* **Kutipan pilihan**:
· · · · ·

“When you love something, you shoot it in the face. So it doesn't
become a flesh eating monster.”
Apakah ada diantara kalian yang masih
ingat dengan Zombieland? Itu lho,
film tentang mayat hidup yang disajikan secara unik dan mendapatkan puja puji
dari kritikus maupun penonton saat dirilis di bioskop pada tahun 2009 silam.
Ketimbang sebatas bernarasi tentang sejumlah manusia yang mencoba bertahan
hidup dari serangan zombie, film arahan Ruben Fleischer (Gangster Squad, Venom) tersebut
mencoba memberikan sejumlah modifikasi yang terdiri dari: 1) pijakan genrenya
adalah komedi dimana film tak pernah menganggap dirinya serius, 2) ada
aturan-aturan diberlakukan untuk bertahan hidup yang tak hanya diucapkan tetapi
juga divisualisasikan secara nyentrik, 3) penggunaan nama kota di Amerika
Serikat sebagai nama karakter untuk menghindari ketergantungan, dan 4) film
menyelipkan kehangatan ke dalam narasi menyusul adanya topik pembicaraan
seputar “manusia adalah makhluk sosial”. Hasilnya, kita mendapati salah satu
tontonan zombie terbaik yang pernah dibuat. Lebih-lebih, Zombieland juga dianugerahi chemistry
hebat dari keempat pelakon utamanya seperti Woody Harrelson, Jesse Eisenberg,
Emma Stone, serta Abigail Breslin yang belakangan semuanya menyandang predikat
“pemain kelas Oscar”. Sungguh impresif, bukan? Saking impresifnya, ada beban
tersendiri bagi tim pembuat film tatkala mencetuskan gagasan untuk menciptakan
sebuah sekuel. Mereka membutuhkan waktu selama bertahun-tahun untuk menggodok
naskah, sampai akhirnya film kelanjutan bertajuk Zombieland Double Tap baru siap diluncurkan pada perayaan ulang
tahun ke-10 dari film pertama yang untungnya masih dimeriahkan oleh jajaran
pemain yang sama.

· · · · ·

* **Cuplikan data**:

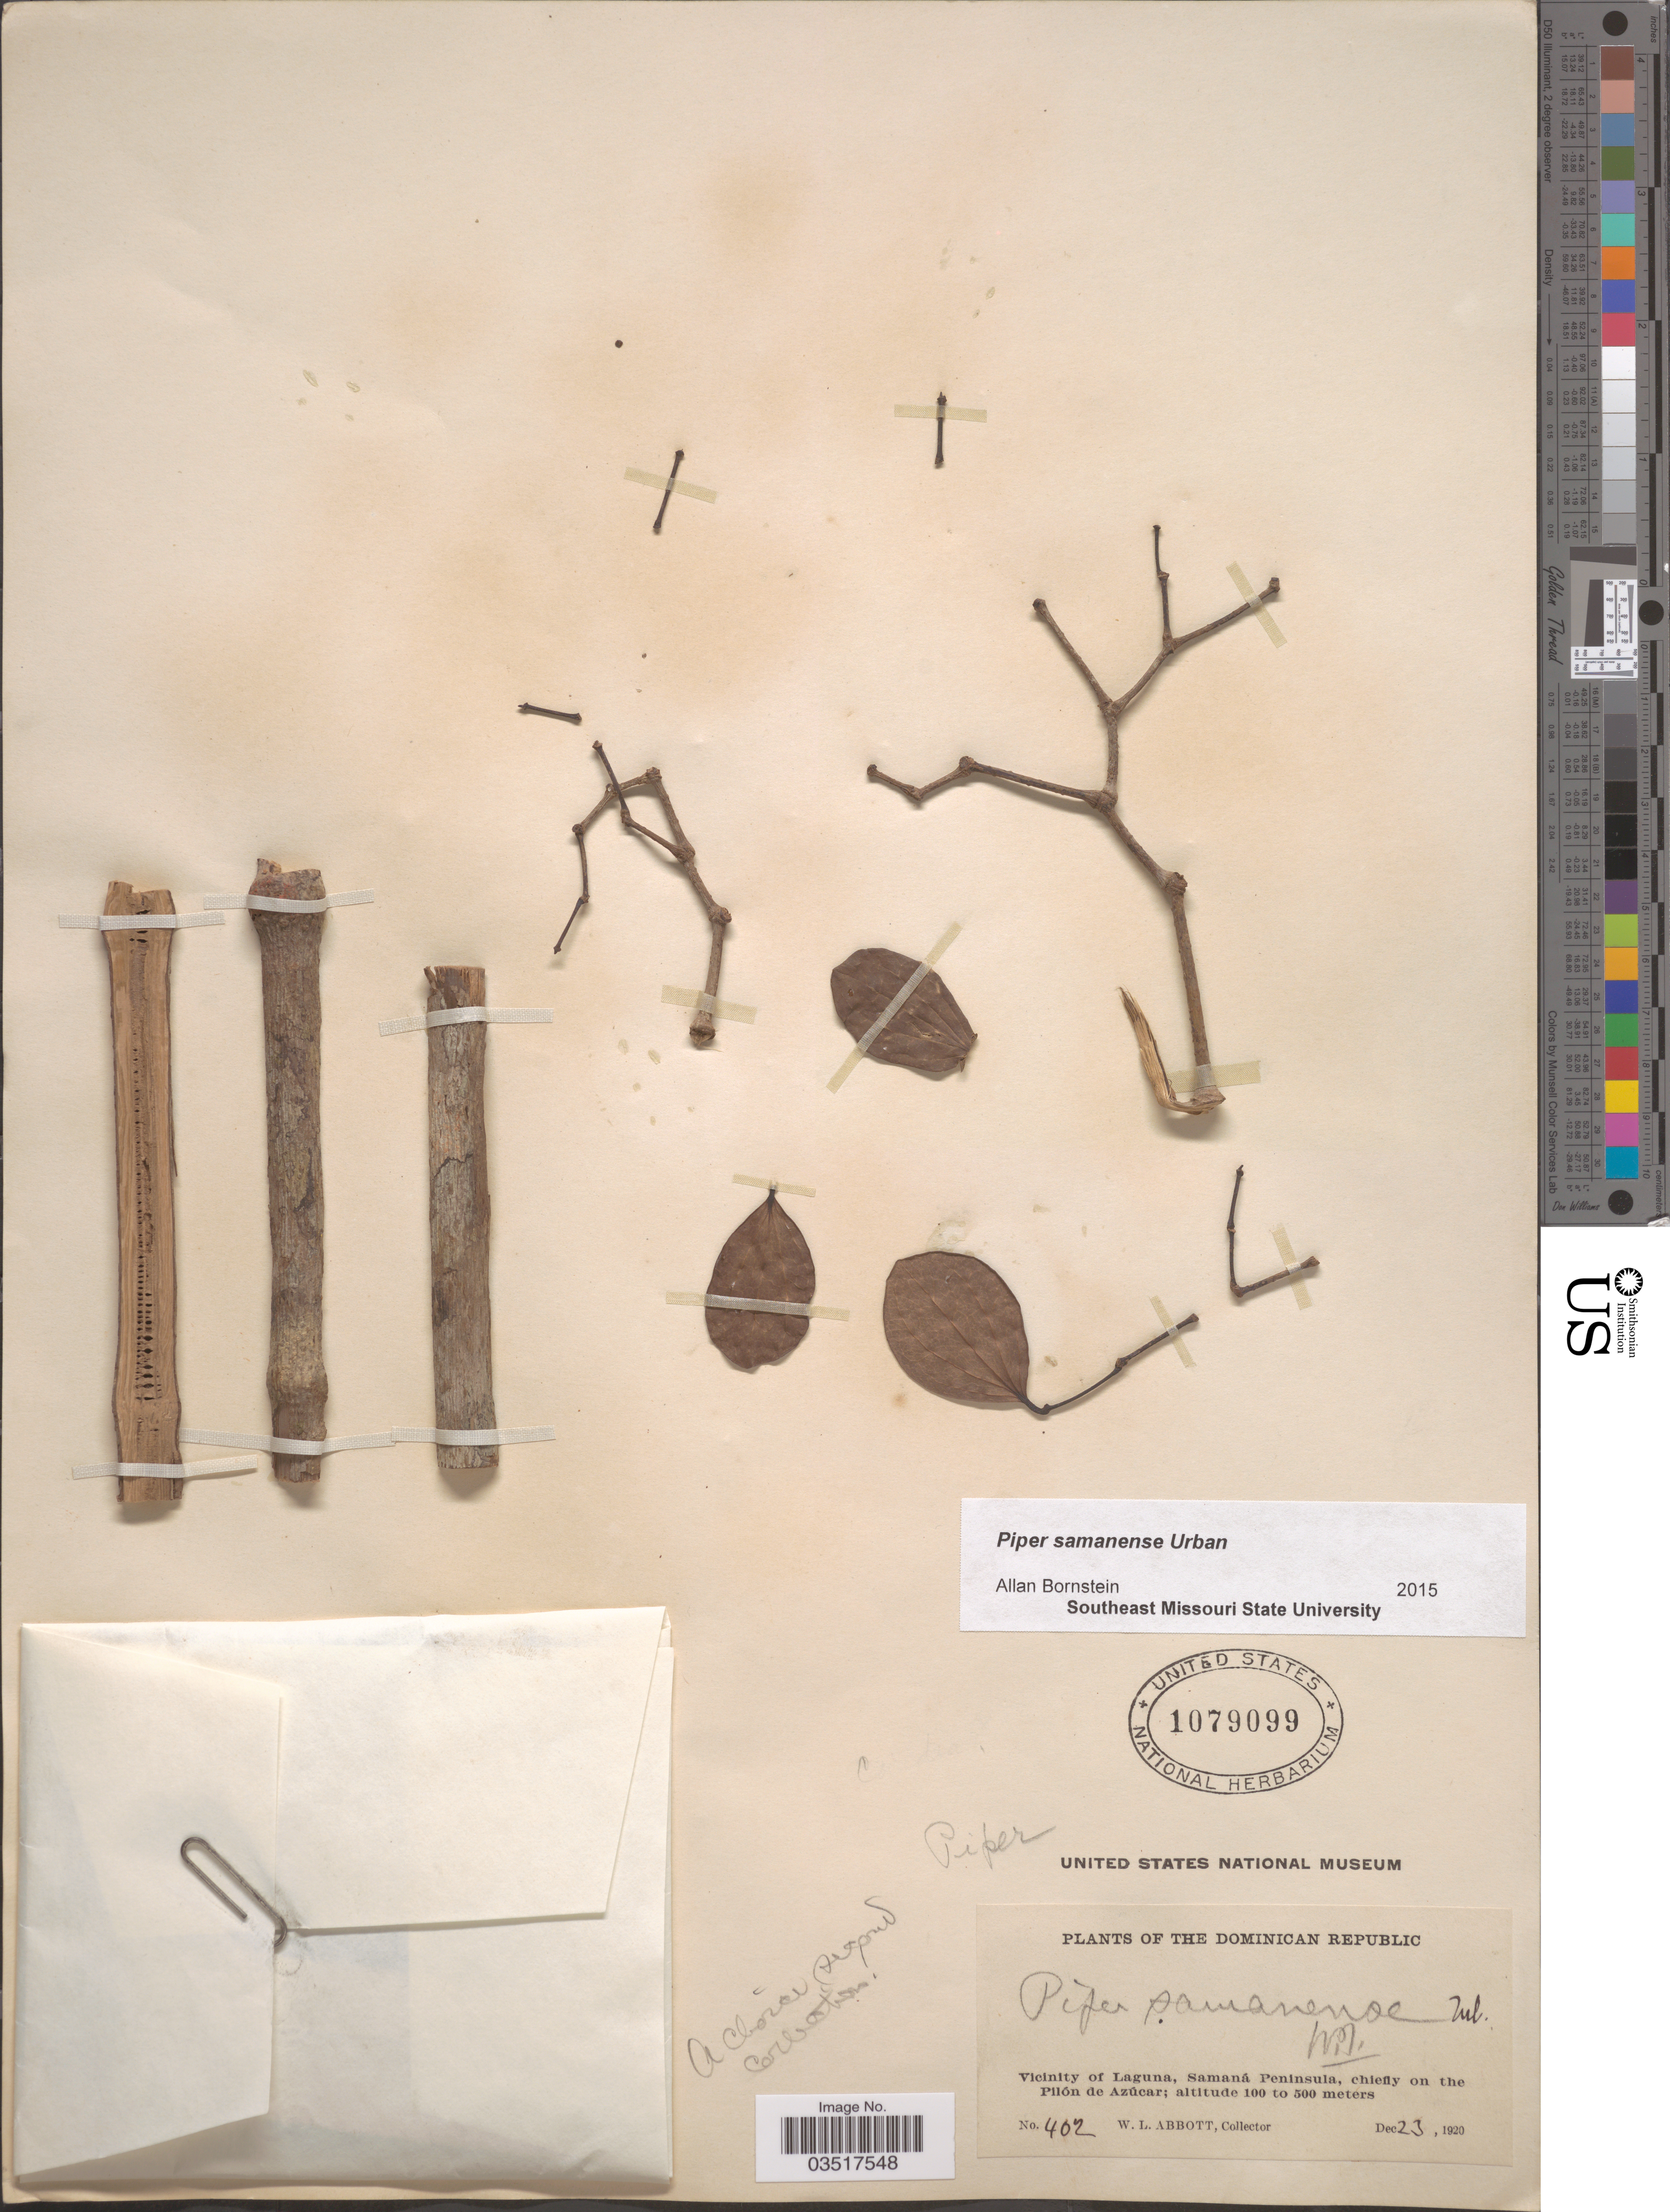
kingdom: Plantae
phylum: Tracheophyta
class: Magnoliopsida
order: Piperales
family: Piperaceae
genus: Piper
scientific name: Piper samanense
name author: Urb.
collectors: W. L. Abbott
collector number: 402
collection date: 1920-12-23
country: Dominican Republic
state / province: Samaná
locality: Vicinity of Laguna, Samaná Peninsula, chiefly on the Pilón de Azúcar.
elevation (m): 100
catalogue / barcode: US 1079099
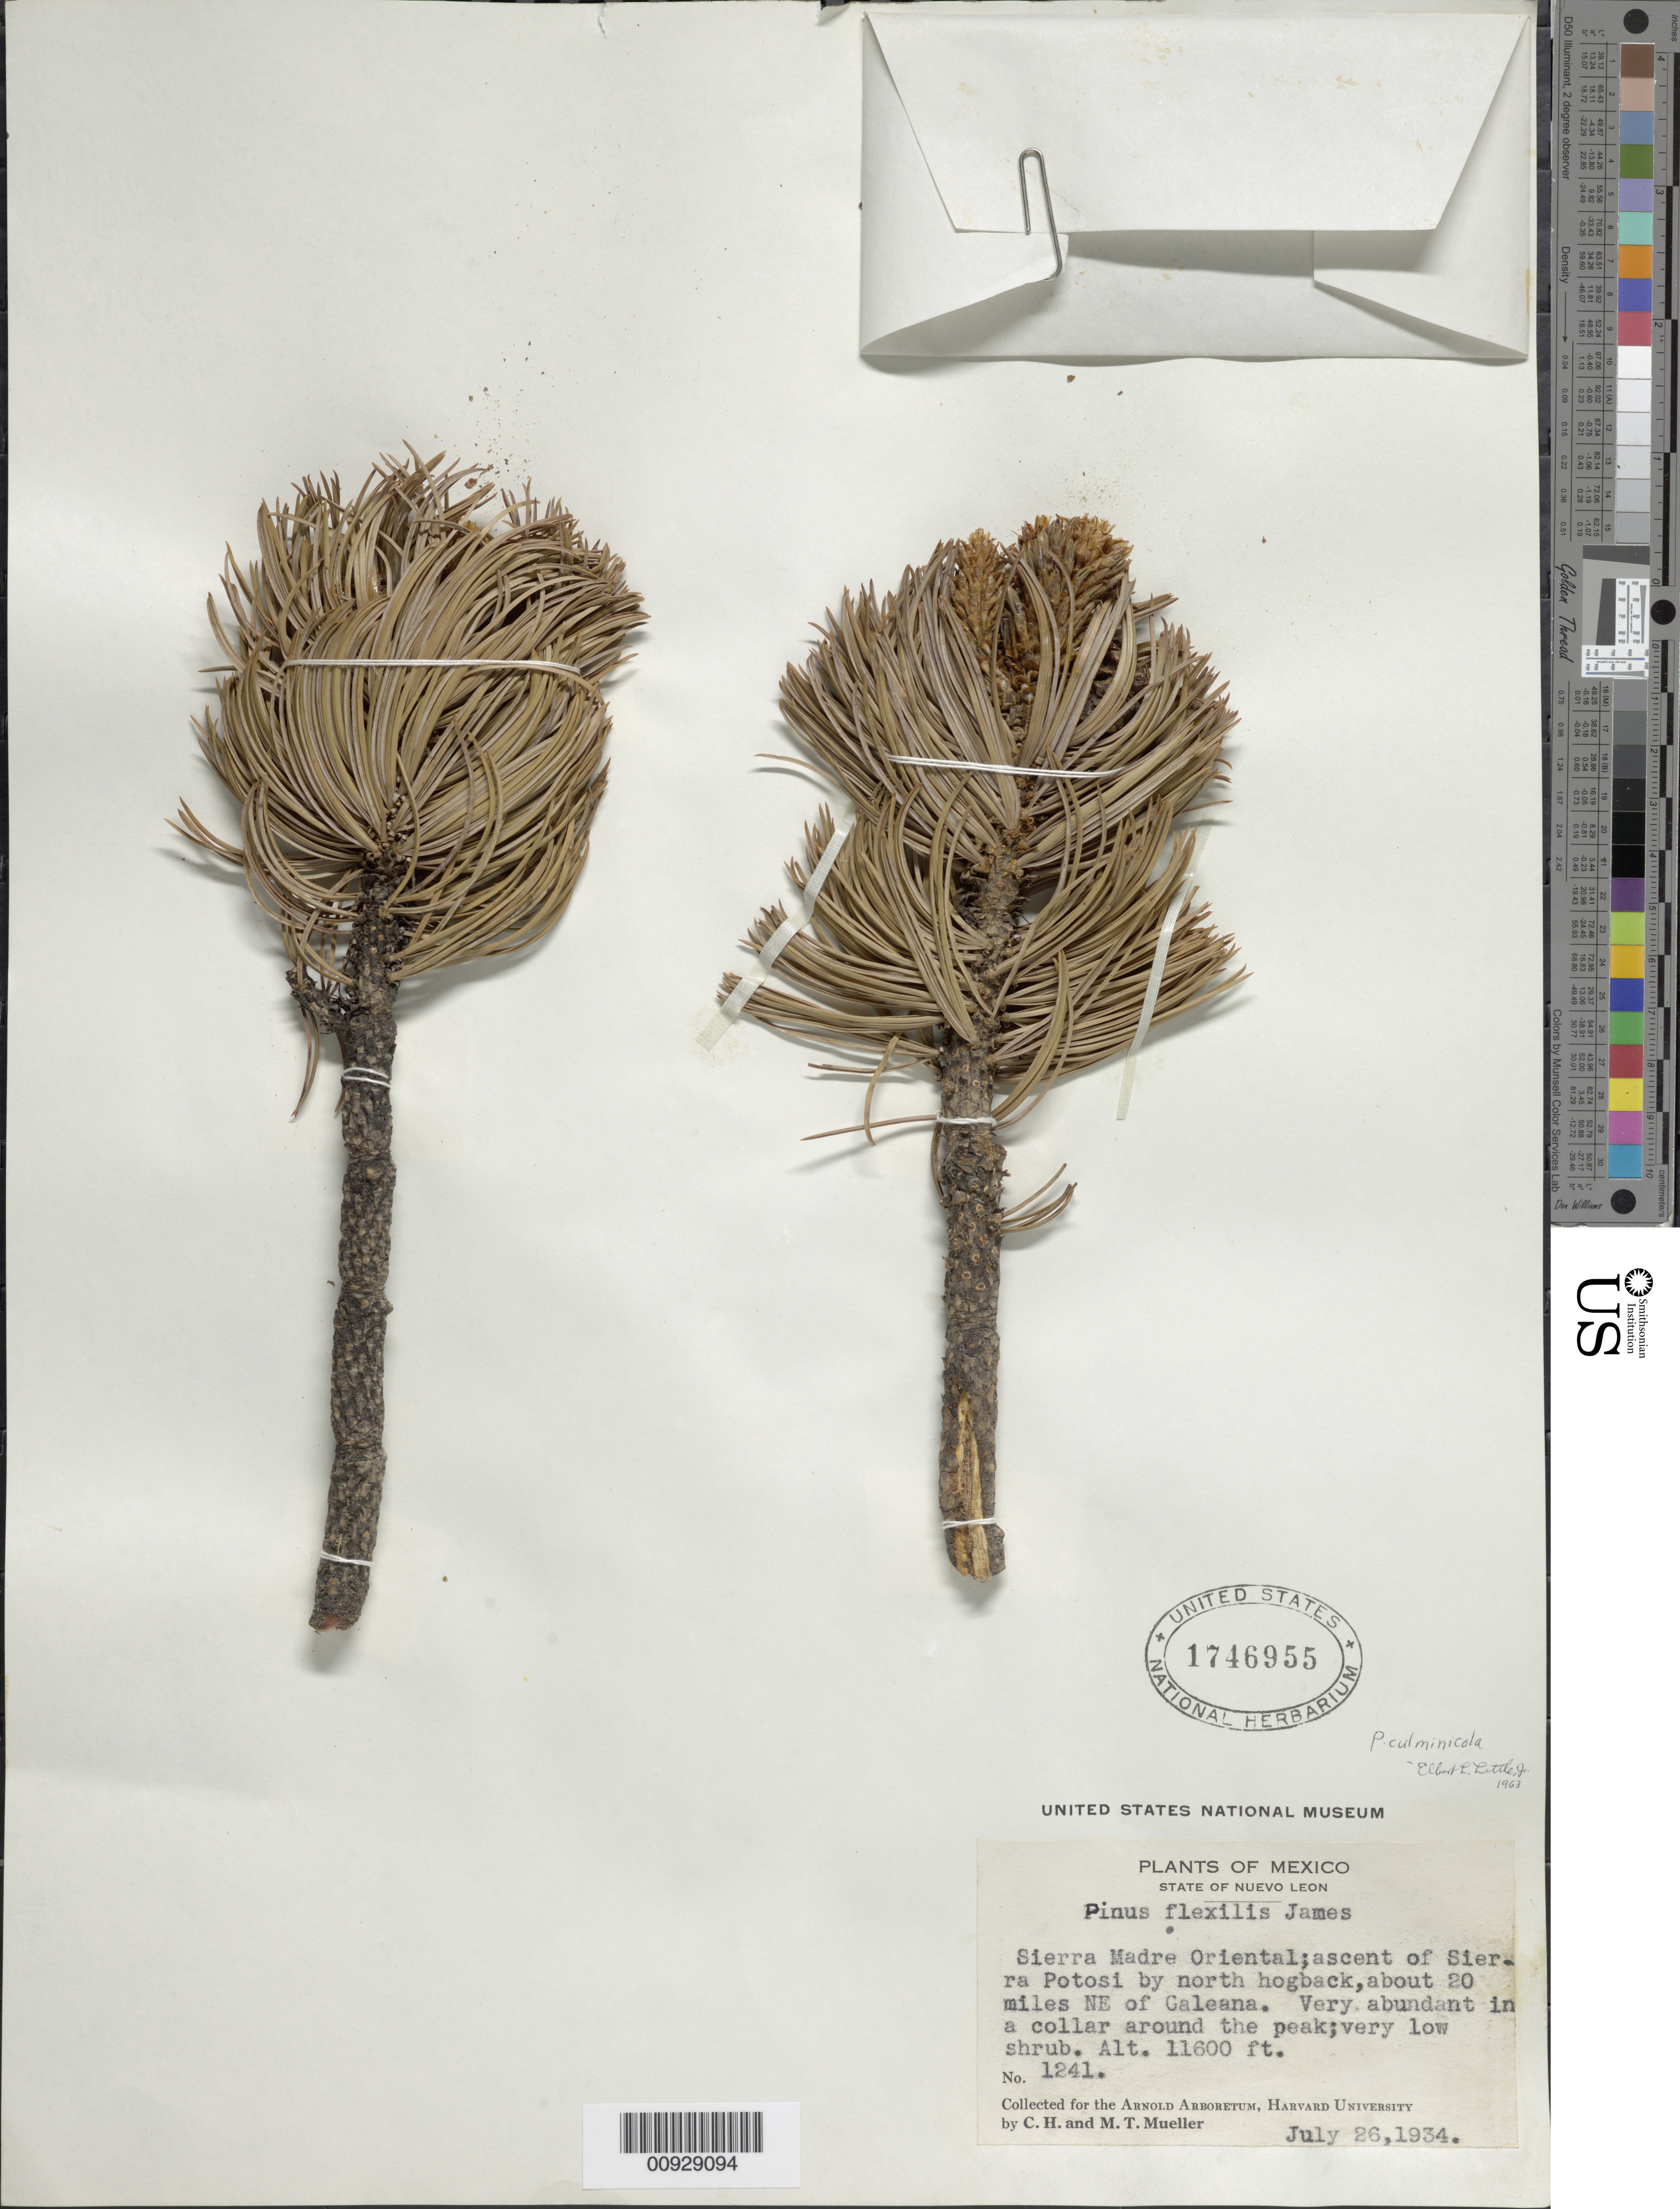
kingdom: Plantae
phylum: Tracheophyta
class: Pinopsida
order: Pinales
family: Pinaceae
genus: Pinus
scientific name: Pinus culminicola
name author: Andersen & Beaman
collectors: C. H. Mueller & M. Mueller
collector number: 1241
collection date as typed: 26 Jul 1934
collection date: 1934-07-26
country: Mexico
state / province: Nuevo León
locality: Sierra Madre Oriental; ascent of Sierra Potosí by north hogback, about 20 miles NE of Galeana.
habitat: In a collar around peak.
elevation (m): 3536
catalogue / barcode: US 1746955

· · · · ·

* **Tantangan**:
#1 Salin bagian tulisan tentang Zombieland dari "Apakah ada diantara" sampai "tahun 2009 silam.", termasuk kedua batas itu.
#2 Jawab pertanyaan berikut berdasarkan tulisan tentang Zombieland.
(a) Pada tahun berapa Zombieland dirilis di bioskop?
(b) Siapa yang mengarahkan film tersebut?
(c) Apa judul film kelanjutannya?

* **Jawaban**:
#1
Apakah ada diantara kalian yang masih
ingat dengan Zombieland? Itu lho,
film tentang mayat hidup yang disajikan secara unik dan mendapatkan puja puji
dari kritikus maupun penonton saat dirilis di bioskop pada tahun 2009 silam.

#2
(a) 2009
(b) Ruben Fleischer
(c) Zombieland Double Tap